Pull out each line of the material below that contains the word "True". Matches are case-sensitive.

(Data):
^^^^

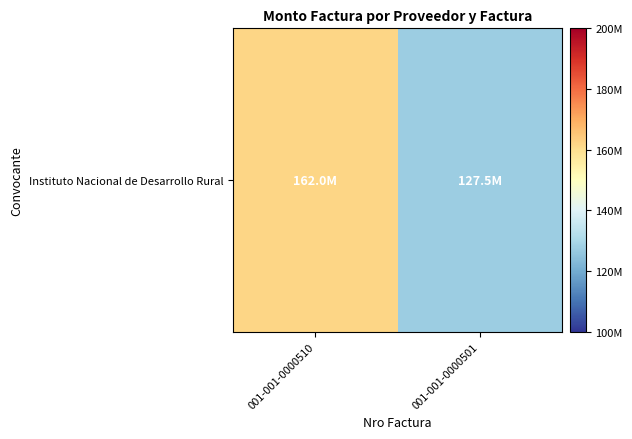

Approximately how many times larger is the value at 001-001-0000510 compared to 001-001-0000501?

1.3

^^^^

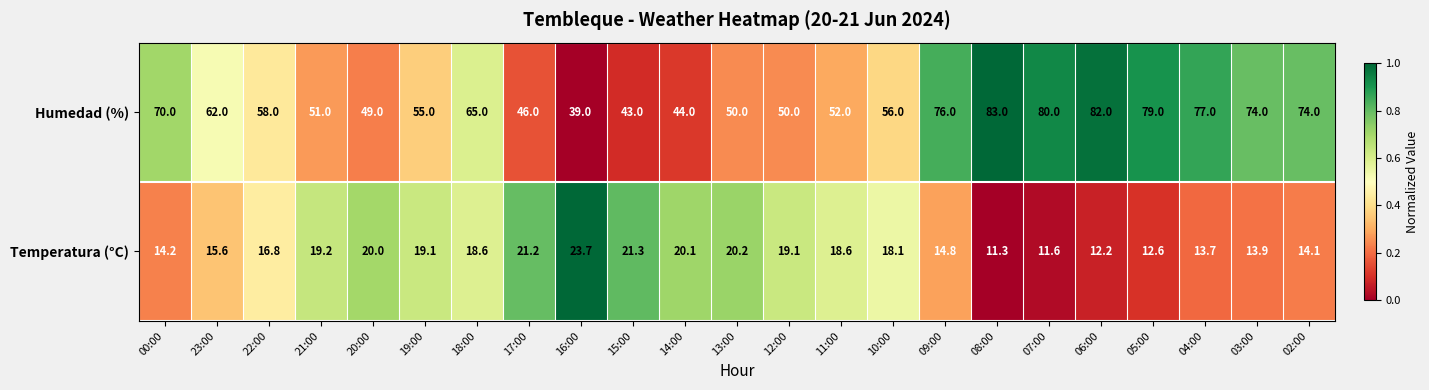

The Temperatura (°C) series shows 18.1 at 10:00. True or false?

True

^^^^

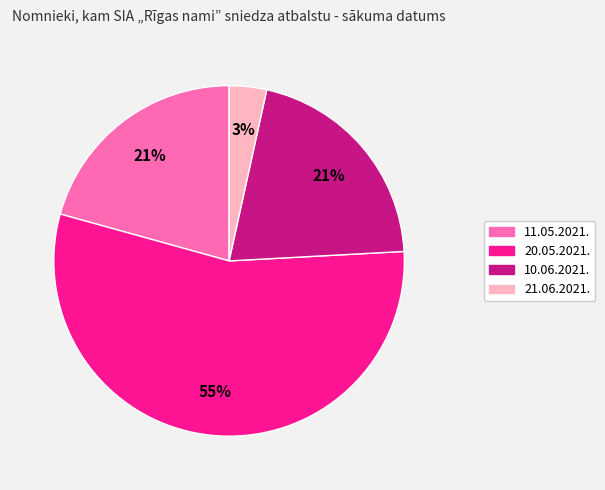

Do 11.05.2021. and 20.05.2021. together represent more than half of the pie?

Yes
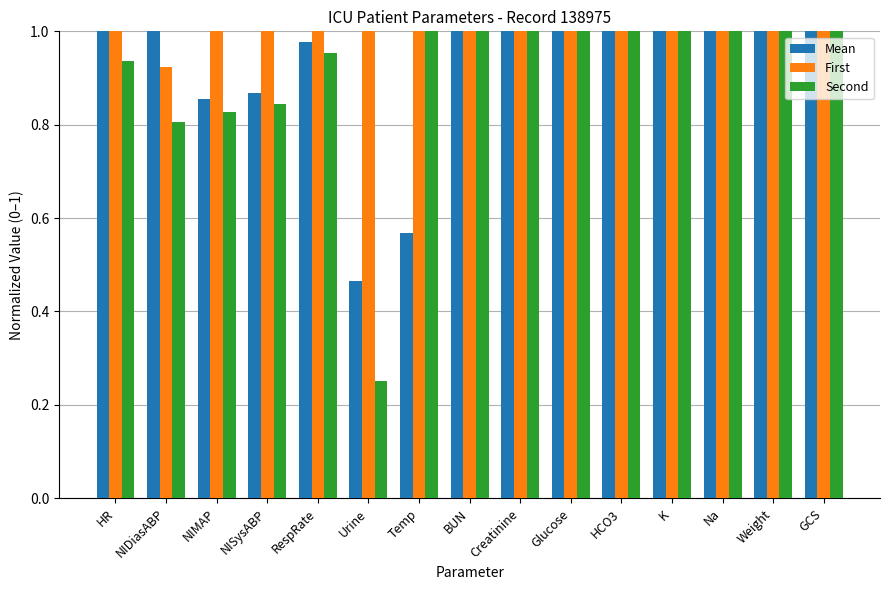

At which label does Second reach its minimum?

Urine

^^^^

(Finished exercise):
The Temperatura (°C) series shows 18.1 at 10:00. True or false?
True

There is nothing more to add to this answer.